I might say the same for “Eurudice” a rare brash jewel built on revelatory guitars and starburst chorus that will have even the callous heart singing out lout. The band meanders lovingly across the six-minute “Beautiful You” (for anyone keeping track, the longest song in their catalog) and dally around wistfully on “Coral and Gold” a track that teases hot instrumental crescendo but never releases. Its like all the relationships Berman and Peggy Wang sing about.

All of this underlies the welcome reality that the Pains, even on their drab days, write a better song than your second favorite band. For the first time though, a few of the tracks come across as oddly threadbare. “Until The Sun Explodes” while delightfully titled, feels like the most obvious song ever, broadcasting an obvious Cure influence (see if you can identify the song). Although one can intuit the band’s Smiths fandom, they have never been quite so on the nose as on “Kelly” (OK, I’ll give you this, a handsome facsimile of “This Charming Man”.)

Any criticism of Days Of Abandon comes down to how it matches up to their previous work (I feel The Pains of Being Pure At Heart deserve that) and on that scale, it is, well, rather pale. It is that uncomfortably middling record, neither a blow out introduction like the self-titled first, nor an affirming nod to stardom like the second. While this will undoubtedly fall into a comfortable place in their catalog, I am left to wonder if the self-awareness sung about so blissfully is bleeding through elsewhere, like their songwriting. Insert sigh.

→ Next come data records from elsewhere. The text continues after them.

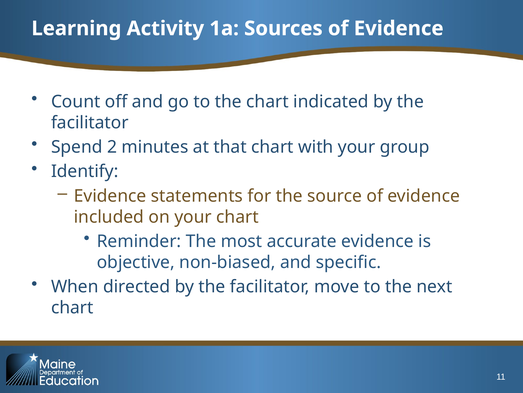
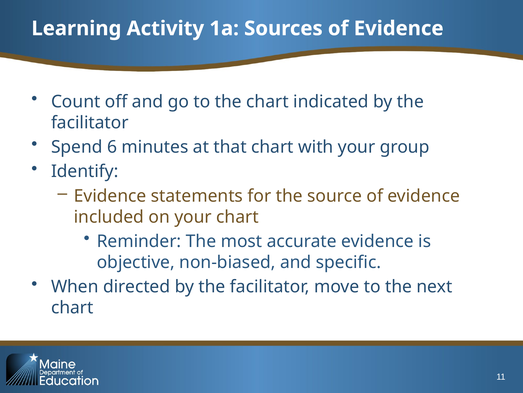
2: 2 -> 6
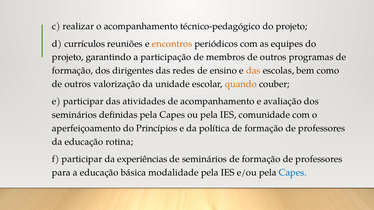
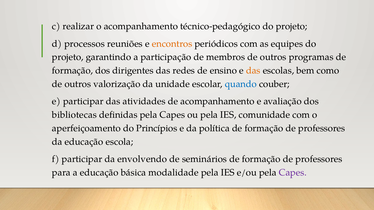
currículos: currículos -> processos
quando colour: orange -> blue
seminários at (74, 115): seminários -> bibliotecas
rotina: rotina -> escola
experiências: experiências -> envolvendo
Capes at (293, 173) colour: blue -> purple
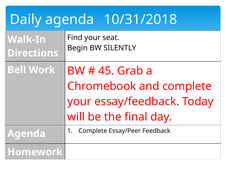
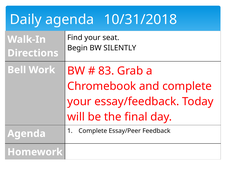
45: 45 -> 83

This meeting with Days Of Abandon was memorable, but an unforgettable catharsis? I’m given to hyperbole but that would be a stretch, even for my wit.
I’m not going to play the tired “I’d rather” game, but I’d rather be listening to this than most other things on my desk right now (more than most things in my collection as a matter of fact). What makes Days Of Abandon essentially different however is that I once needed to internalize whatever it was that The Pains of Being Pure At Heart placed in front of me. That didn’t quite happen this time.

Maybe they’ve changed. Perhaps I’m fundamentally different now. Most likely though, we have both gotten far too busy for reconciliation.